A friend who attended the White House Correspondent's dinner confirmed reports that President Bush said, "In light of this week’s tragedy at Virginia Tech, I decided not to try to be funny." Without minimizing the terrible events in Blacksburg, one wonders whether his polite refusal to "be funny" on account of the Tech tragedy was really about that at all.
If Mr. Bush really felt incapable of humor because of the tragic deaths of young people, one wonders why he didn't simply say he couldn't attend the dinner. After all, more people--more than 100--(US, UK and Iraqi forces) died in Iraq on April 16th than at Virginia Tech. Seventy-six Americans have died in April alone. More than 3,300 Americans have died in Iraq since the start of the war--from IEDs, hostile fire and beheadings, all truly terrible ways to die. Their last breaths drawn far from home and family.
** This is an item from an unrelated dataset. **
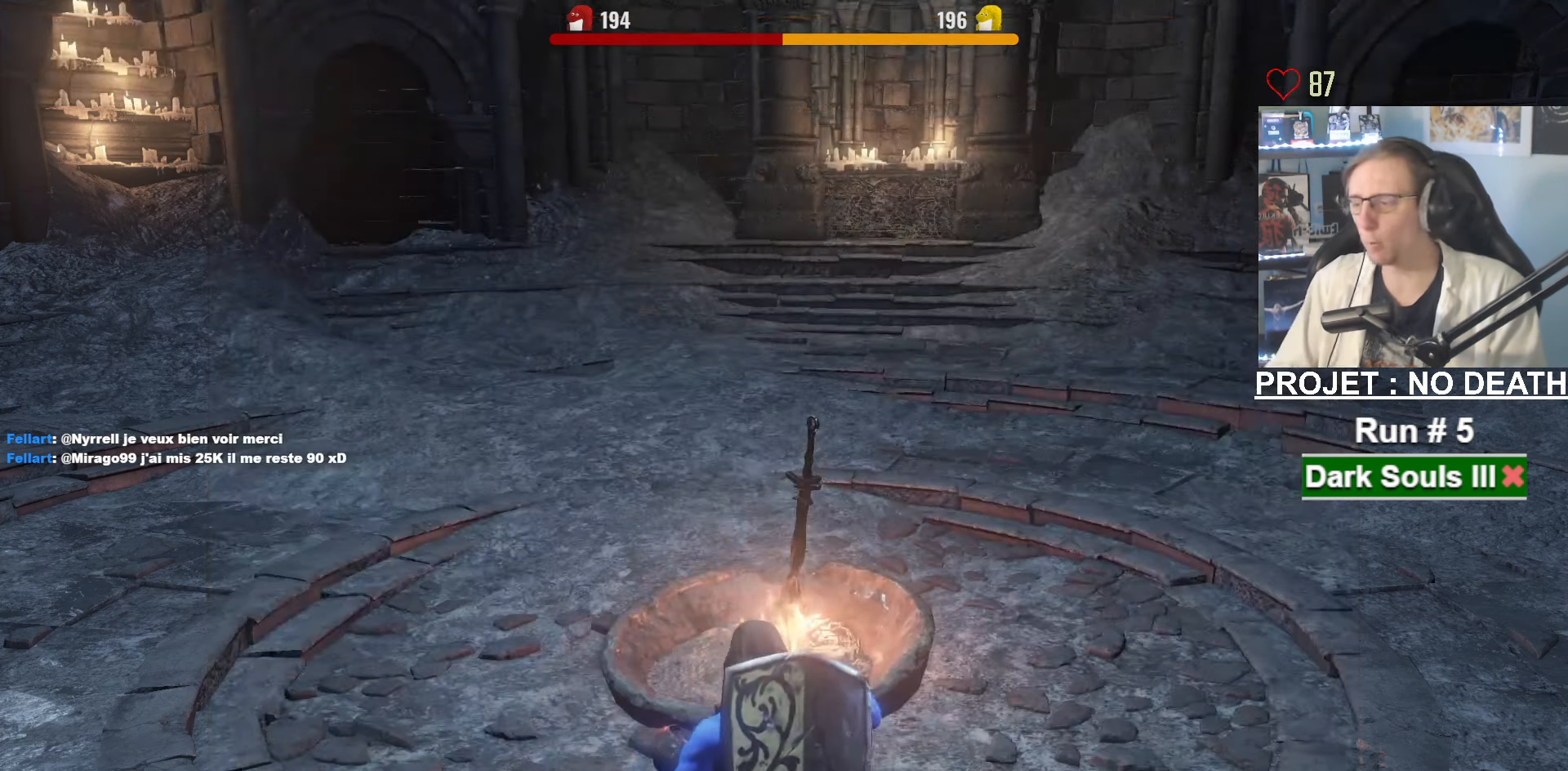
{"keys": [], "mouse": [], "events": []}
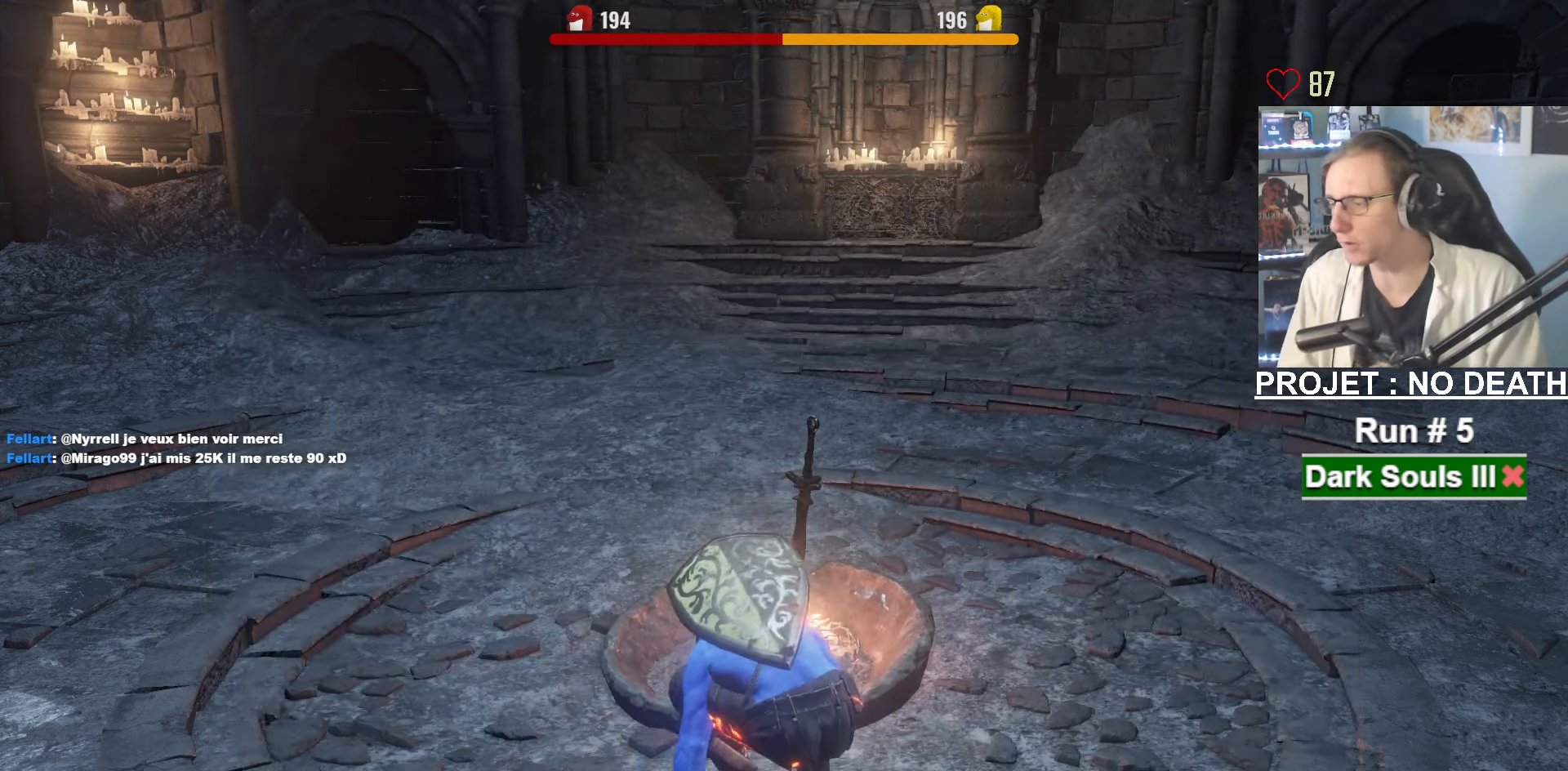
{"keys": [], "mouse": [], "events": []}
How is he able to "try to be funny" every other week of the year, I wonder? Again, the foregoing does not minimize the shock and horror of what happened in Blacksburg, nor does it say that it wouldn't have been inappropriate to joke at the dinner. It simply asks why the President considers one event a humor-stopper but not the other. We've been at war with al-Qaeda in either Afghanistan or Iraq since 2001. Bush attended--and "tried to be funny" with great effect at all of those dinners. Why not be consistent? Why not just say, "We are a nation at war, and I simply can't make merry while young Americans are dying. I will be funny again when all of our young men and women are at home to laugh with us."